Die US-Luftfahrtbehörde Federal Aviation Administration (FAA) beabsichtigt, auf Grundlage der Executive Order 14304 des Weißen Hauses das seit 1973 geltende Verbot von zivilen Überschallflügen über US-Territorium aufzuheben. Das teilte die FAA am Mittwoch mit. Flüge sollen so mit zukünftigen, leisen Überschall-Passagierflugzeugen beschleunigt und Reisezeiten stark verkürzt werden. Die FAA erarbeitet nun Zertifizierungsstandards für Überschallflugzeuge sowie Lärmstandards für Start und Landungen.

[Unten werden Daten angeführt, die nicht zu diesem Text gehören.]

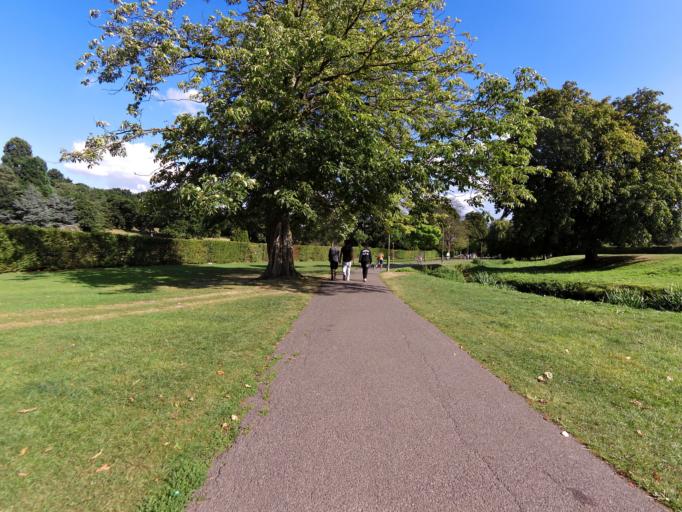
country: GB
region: England
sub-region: Greater London
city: Hadley Wood
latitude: 51.6375
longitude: -0.1529
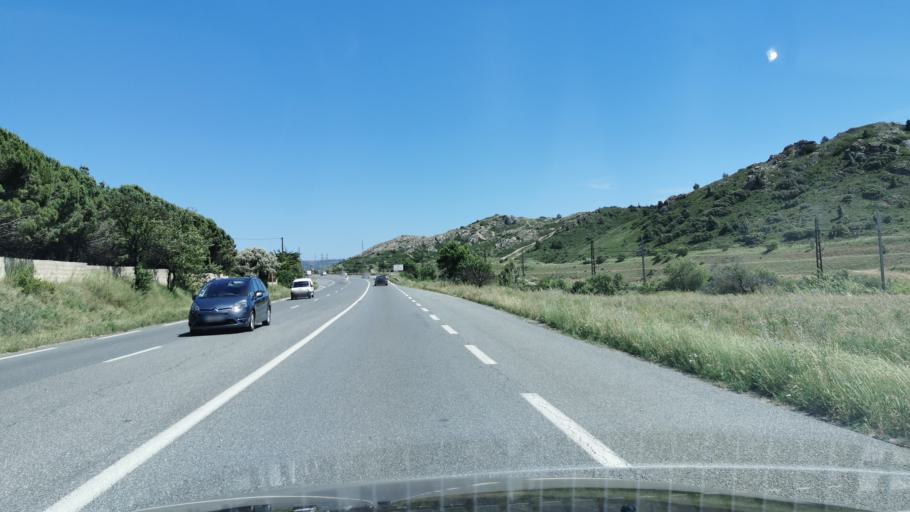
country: FR
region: Languedoc-Roussillon
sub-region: Departement de l'Aude
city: Narbonne
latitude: 43.1814
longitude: 2.9547
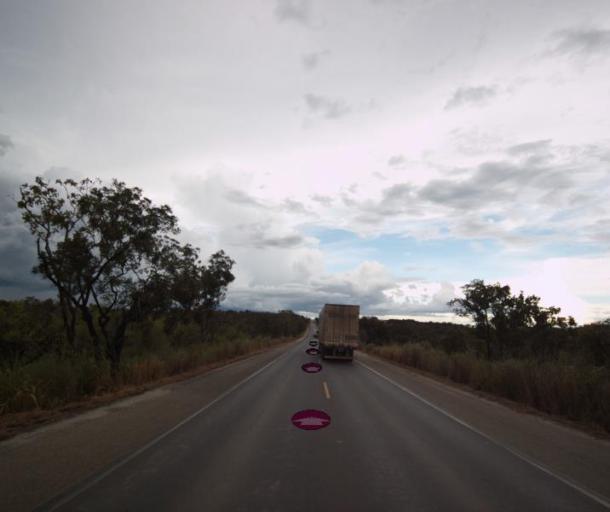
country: BR
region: Goias
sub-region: Itapaci
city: Itapaci
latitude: -14.9408
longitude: -49.3716
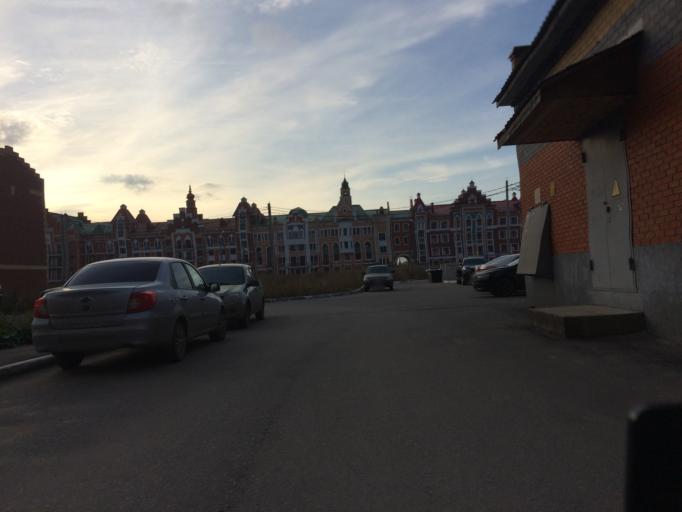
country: RU
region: Mariy-El
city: Yoshkar-Ola
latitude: 56.6345
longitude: 47.9132
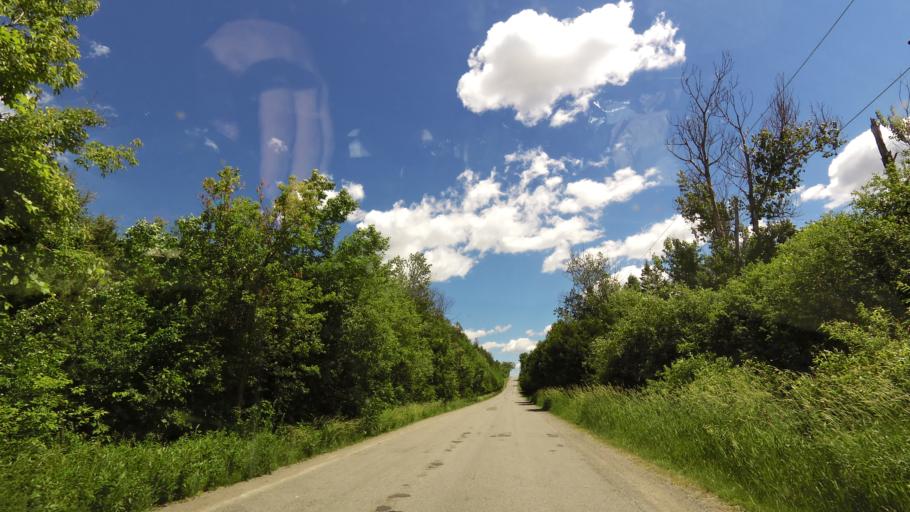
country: CA
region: Ontario
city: Omemee
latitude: 43.9748
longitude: -78.5057
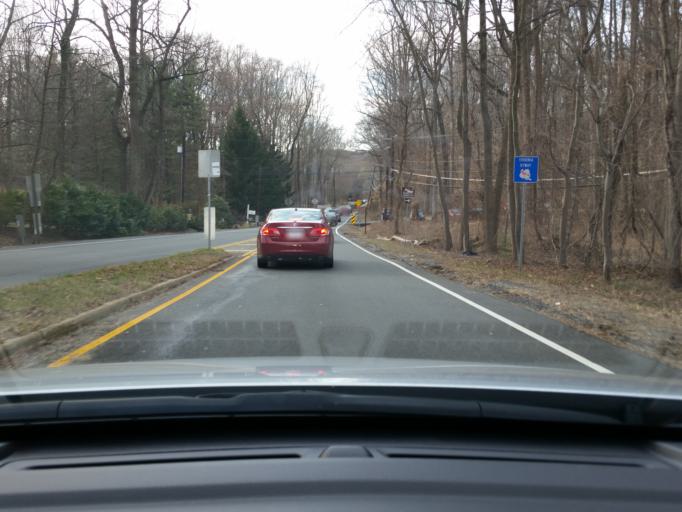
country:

Beim Übergang zum Überschallflug kann sich die Druckwelle des Flugzeugs nicht mehr nach vorn ausbreiten und verdichtet sich zu einer Schallmauer. Dabei entsteht ein kegelförmiger Trichter aus Druckwellen hinter dem Flugzeug. Diese Druckwellen sind am Boden als lauter Knall zu hören, der zu einer Lärmbelastung bei Anwohnern in Fluggebieten führt. Auch Starts und Landungen führen in Flughafennähe zu Lärmbelästigungen. Entsprechend wurden in den USA 1973 Überschallflüge über Land für zivile Maschinen in der Luftfahrt verboten. Lediglich Militärjets dürfen seitdem weiterhin schneller als der Schall auch über Land unterwegs sein.
Die Regelung könne nun aber aufgehoben werden, heißt es von Michael Kratios, Assistant to the President for Science and Technology und Director of the White House Office of Science and Technology Policy. Alte Vorschriften hätten dafür gesorgt, dass technologischer Fortschritt ausgebremst werde. Die Aufhebung des Verbots auf Grundlage der Executive Order 14304 werde dafür sorgen, dass neue Techniken entwickelt und hochqualifizierte Arbeitsplätze in den USA entstehen.